Lorenzo Quadri presenta un’interpellanza al Consiglio federale. Il deputato leghista vuole chiarezza sull’adesione dei balcanici alla campagna vaccinale e sulla loro presenza fra i ricoverati per Covid
di daco
“Controlli sanitari al confine e dati su nazionalità ricoverati”
Immagine © CdT/ Chiara Zocchetti

Controlli sanitari sistematici ai confini e statistiche pubbliche delle nazionalità dei ricoverati per Covid. È quanto chiede Lorenzo Quadri in un’interpellanza trasmessa all’attenzione del Consiglio federale.

A interrogare il consigliere nazionale leghista è soprattutto l’alta presenza di malati negli ospedali che si sono contagiati “durante le ferie estive in Paesi balcanici, poiché originaria di queste regioni”. “Interpellato nei mesi scorsi – prosegue il deputato – il Consiglio federale non ha voluto indicare la nazionalità degli ospedalizzati per Covid, sostenendo che un rilevamento non sarebbe possibile”.

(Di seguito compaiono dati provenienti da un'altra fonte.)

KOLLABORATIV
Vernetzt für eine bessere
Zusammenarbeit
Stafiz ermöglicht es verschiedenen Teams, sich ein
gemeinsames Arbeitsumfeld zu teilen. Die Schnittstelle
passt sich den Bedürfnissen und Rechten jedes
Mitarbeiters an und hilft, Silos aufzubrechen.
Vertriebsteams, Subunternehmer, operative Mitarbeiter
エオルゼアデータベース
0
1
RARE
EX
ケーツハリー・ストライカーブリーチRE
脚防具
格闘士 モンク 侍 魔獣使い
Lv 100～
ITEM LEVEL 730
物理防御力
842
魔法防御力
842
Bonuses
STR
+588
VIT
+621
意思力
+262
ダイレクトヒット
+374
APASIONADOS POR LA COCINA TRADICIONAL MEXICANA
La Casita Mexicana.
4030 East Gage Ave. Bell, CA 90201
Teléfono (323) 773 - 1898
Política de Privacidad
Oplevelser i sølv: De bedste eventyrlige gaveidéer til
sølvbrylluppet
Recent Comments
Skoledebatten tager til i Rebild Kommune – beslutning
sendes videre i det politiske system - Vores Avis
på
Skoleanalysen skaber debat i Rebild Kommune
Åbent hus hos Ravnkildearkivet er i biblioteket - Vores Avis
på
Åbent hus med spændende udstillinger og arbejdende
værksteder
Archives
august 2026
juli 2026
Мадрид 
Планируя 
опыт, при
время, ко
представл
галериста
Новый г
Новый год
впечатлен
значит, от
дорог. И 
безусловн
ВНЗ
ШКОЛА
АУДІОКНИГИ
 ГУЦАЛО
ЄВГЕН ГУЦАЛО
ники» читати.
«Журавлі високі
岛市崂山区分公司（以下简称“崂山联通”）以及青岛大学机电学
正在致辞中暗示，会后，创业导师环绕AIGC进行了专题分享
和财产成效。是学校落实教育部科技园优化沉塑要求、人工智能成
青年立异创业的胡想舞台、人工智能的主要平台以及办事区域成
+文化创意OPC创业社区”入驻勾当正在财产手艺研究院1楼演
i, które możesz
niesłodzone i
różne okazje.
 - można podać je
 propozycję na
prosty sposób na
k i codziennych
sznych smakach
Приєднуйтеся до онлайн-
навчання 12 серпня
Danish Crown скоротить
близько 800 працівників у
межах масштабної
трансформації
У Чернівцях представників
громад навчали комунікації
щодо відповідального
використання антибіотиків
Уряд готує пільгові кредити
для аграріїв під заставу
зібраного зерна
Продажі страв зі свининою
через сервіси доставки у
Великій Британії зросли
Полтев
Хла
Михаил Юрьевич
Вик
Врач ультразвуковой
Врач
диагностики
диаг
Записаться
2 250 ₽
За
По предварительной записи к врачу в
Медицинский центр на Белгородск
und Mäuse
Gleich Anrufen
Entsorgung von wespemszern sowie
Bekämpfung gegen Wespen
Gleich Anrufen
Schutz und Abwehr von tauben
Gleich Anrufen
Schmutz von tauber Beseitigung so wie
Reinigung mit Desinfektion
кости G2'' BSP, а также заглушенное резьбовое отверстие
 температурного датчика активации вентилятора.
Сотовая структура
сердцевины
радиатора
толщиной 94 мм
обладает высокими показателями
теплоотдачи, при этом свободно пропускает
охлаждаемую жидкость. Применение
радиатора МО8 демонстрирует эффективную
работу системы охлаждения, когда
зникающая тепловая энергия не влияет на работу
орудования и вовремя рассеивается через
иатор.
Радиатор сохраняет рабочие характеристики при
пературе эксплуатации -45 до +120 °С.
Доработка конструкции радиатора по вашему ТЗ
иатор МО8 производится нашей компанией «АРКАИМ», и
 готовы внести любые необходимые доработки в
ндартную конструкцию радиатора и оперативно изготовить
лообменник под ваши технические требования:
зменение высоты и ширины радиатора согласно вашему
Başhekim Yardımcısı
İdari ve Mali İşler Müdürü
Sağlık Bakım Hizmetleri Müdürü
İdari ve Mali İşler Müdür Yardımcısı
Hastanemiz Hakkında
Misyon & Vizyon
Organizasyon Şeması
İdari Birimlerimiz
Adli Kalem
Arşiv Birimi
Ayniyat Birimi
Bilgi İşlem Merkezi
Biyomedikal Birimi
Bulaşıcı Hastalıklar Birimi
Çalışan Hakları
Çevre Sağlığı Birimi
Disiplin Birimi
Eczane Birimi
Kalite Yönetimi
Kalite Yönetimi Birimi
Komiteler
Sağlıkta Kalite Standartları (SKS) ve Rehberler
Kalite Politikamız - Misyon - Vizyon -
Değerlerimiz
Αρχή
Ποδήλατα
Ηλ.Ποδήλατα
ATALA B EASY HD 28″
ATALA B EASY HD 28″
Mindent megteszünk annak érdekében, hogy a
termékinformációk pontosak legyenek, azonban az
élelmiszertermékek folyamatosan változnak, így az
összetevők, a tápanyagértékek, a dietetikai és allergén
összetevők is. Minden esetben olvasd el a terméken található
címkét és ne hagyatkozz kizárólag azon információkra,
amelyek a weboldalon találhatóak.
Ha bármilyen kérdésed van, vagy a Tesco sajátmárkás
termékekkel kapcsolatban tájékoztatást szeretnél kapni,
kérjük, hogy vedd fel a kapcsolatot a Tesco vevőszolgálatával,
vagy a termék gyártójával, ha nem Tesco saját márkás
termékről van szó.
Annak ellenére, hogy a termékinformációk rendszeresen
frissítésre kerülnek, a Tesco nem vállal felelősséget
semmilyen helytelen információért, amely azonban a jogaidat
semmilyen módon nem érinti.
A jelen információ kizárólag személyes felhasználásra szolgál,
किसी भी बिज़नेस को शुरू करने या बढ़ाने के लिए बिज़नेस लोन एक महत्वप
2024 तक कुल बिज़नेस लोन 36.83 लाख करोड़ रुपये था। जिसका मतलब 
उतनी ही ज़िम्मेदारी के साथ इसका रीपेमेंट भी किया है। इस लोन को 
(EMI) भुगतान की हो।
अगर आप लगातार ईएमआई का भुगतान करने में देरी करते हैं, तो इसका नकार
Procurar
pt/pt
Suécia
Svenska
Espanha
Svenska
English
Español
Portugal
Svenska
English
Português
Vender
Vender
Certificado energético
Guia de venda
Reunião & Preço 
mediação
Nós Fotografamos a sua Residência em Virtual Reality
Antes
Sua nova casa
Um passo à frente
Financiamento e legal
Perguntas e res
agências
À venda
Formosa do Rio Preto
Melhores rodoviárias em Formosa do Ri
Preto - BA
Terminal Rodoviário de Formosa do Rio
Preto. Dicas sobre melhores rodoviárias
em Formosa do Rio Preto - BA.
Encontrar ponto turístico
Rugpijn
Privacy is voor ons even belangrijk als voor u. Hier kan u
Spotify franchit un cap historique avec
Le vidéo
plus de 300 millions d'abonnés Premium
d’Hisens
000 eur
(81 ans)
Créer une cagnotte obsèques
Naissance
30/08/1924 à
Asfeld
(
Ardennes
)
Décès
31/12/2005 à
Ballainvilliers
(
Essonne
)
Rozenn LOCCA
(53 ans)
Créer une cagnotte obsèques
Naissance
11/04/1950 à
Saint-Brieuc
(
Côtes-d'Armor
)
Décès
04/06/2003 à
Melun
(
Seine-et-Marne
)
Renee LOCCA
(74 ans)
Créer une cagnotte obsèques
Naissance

“Adesione bassa fra la popolazione balcanica?”
Nella sua interpellanza, Quadri torna sulla questione, invitando il Governo a “rendere pubbliche le statistiche degli ospedalizzati per Covid, compresi i ricoverati in cure intense, suddivise per nazionalità”. Il consigliere nazionale chiede lumi anche su un’eventuale scarsa adesione alla campagna vaccinale della comunità balcanica. “Sono disponibili dati a tal proposito?”, si legge nel testo dell’interpellanza. “Esiste forse un problema di mancanza d’integrazione da parte di persone residenti in Svizzera originarie di questi Paesi?” Nell’interpellanza si chiede anche come mai Berset abbia invitato la popolazione di lingua albanese a vaccinarsi con un messaggio nel loro idioma.

Controlli per chiunque entra, frontalieri inclusi
Il consigliere nazionale leghista insiste anche per maggiori controlli sanitari ai confini: “Non ritiene il Consiglio federale che, se avesse mantenuto/istituito dei controlli sanitari d’entrata ai confini, segnatamente in vista dei rientri dalle vacanze estive, la situazione negli ospedali elvetici sul fronte dei ricoveri Covid sarebbe oggi più favorevole?” Per Quadri la proposta di maggiori controlli, andata in consultazione la scorsa settimana, è decisamente tardiva. Inoltre, i frontalieri non dovrebbero essere esentati dalle misure: “Perché non chiedere anche a loro di esibire il Covid Pass all’entrata in Svizzera?”